The parties’ widely divergent views on the property’s highest use and value squarely confronted the Court of Claims with the issue of whether or not the property should be valued as restricted by the Tidal Wetlands Act. The court accepted the State’s appraisal of $7,400 as accurately representing the market value of the property as restricted by the Tidal Wetlands Act. Concluding that the effect of the act was, therefore, to destroy all but a bare residue of the land’s former value, the court declared it would value the property, for purposes of an award, as. if the act did not apply. It did not, however, accept claimant’s unrestricted appraisal of $87,000. Rather, it rejected some of claimant’s comparable sales, made different adjustments as to the remainder, found a total market value of $53,781, and awarded judgment to the claimant for that sum, with interest.

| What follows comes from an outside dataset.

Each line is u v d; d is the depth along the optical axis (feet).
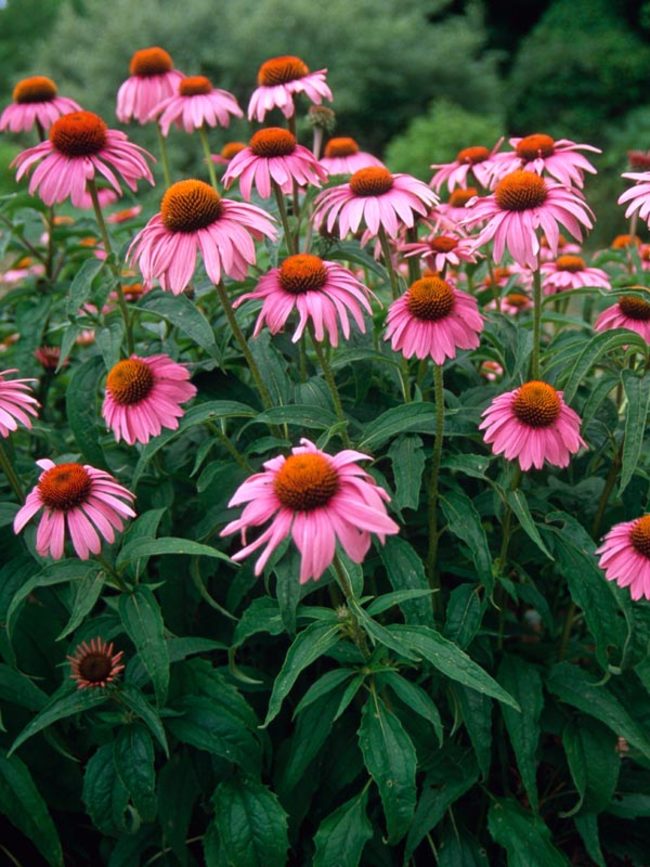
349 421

On appeal, the State argues that the Court of Claims erred in valuing the subject property as if the Tidal Wetlands Act did not exist. It contends that the effect of the act upon the property cannot be meaningfully assessed until the claimant has followed the permit procedure set forth in the Tidal Wetlands Act — i.e., apply for a permit for some intended use, and upon denial, establish by evidentiary proof that the property cannot produce a reasonable economic return under any permissible use. The State further contends that in the absence of such permit application and proof of confiscation, the property should have been valued as tidal wetlands subject to the restrictions of the Tidal Wetlands Act. The State also challenges the court’s valuation on the ground the comparable sales relied upon were not, in fact, comparable. Rather, they consisted of much larger acreage and were allegedly dry, contained no marshland and were not subject to a drainage easement or tidal flow.

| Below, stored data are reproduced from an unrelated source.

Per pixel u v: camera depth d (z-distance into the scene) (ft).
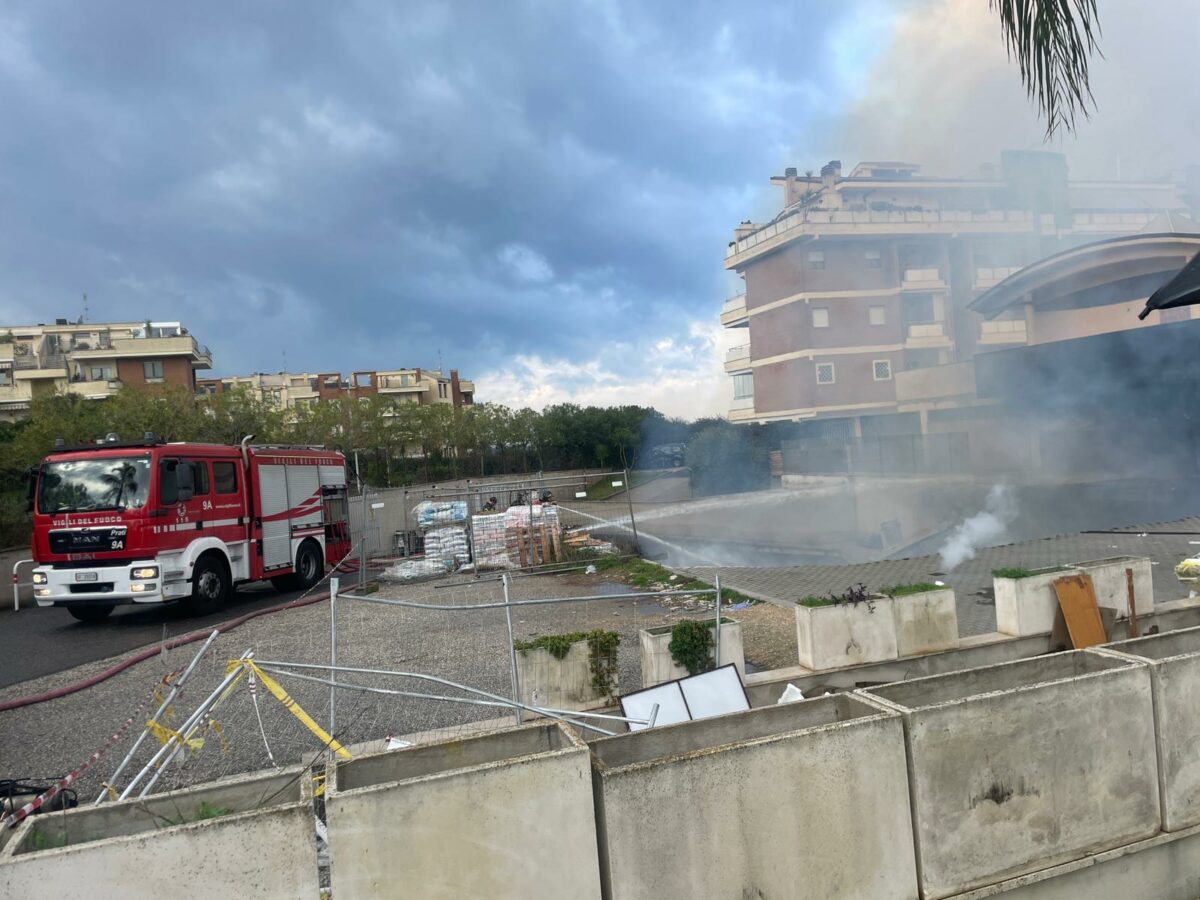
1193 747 11.14
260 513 45.16
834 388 122.31
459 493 63.16
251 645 31.35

Claimant contends that the State’s argument elevates form over substance. Since the State had unilaterally decided to take title to the property, a permit application by claimant at that time would have been an utterly futile act. Further, the State’s own appraiser believed that the highest and best use of the property was recreational, while claimant’s appraiser believed that residential development was both physically and economically feasible. Hence, it is claimant’s view that the Tidal Wetlands Act rendered the land economically useless and is therefore confiscatory. On the issue of comparable sales parcels, claimant urges that the sales relied upon by the court were far more comparable to the subject property than the State’s sales and that any differences were Appropriately adjusted for by the court.

We agree with the State that the Court of Claims erred in valuing the subject property as if the Tidal Wetlands Act had been successfully directly attacked prior to the date of taking, though not for the reasons stated. In our view, the error lies in the court’s failure to value the property as restricted by said act, with an increment for the reasonable probability of a successful judicial challenge to the act’s application as confiscatory. We, therefore, reverse the judgment appealed from and remit the matter to the Court of Claims for a hearing and determination on the issue of the amount of the increment to be awarded claimant.

The Tidal Wetlands Act, enacted in 1973, was designed to “preserve and protect tidal wetlands, and to prevent their despoliation and destruction, giving due consideration to the reasonable economic and social development of the state” (ECL 25-0102). Tidal wetlands were found by the Legislature to constitute “one of the most vital and productive areas of our natural world” and their “protection and preservation” was held to be “essential” (L 1973, ch 790, § 1). Properties designated by the Commissioner of Environmental Conservation as tidal wetlands of the State (ECL 25-0201), just as those designated freshwater wetlands (ECL 24-0301 etseq.), are subject to “rigorous regulation” (cf. Spears v Berle, 48 NY2d 254, 260). Any form of dredging or filling, or the erection of any structures within or immediately adjacent to inventoried wetlands which may substantially impair or alter the natural condition of a tidal wetland area is prohibited without a permit (ECL 25-0401, subds 1,2), and to get a permit, an applicant must demonstrate that the proposed activity will be “in complete accord with the policy and provisions” of the act (ECL 25-0402, subd 1).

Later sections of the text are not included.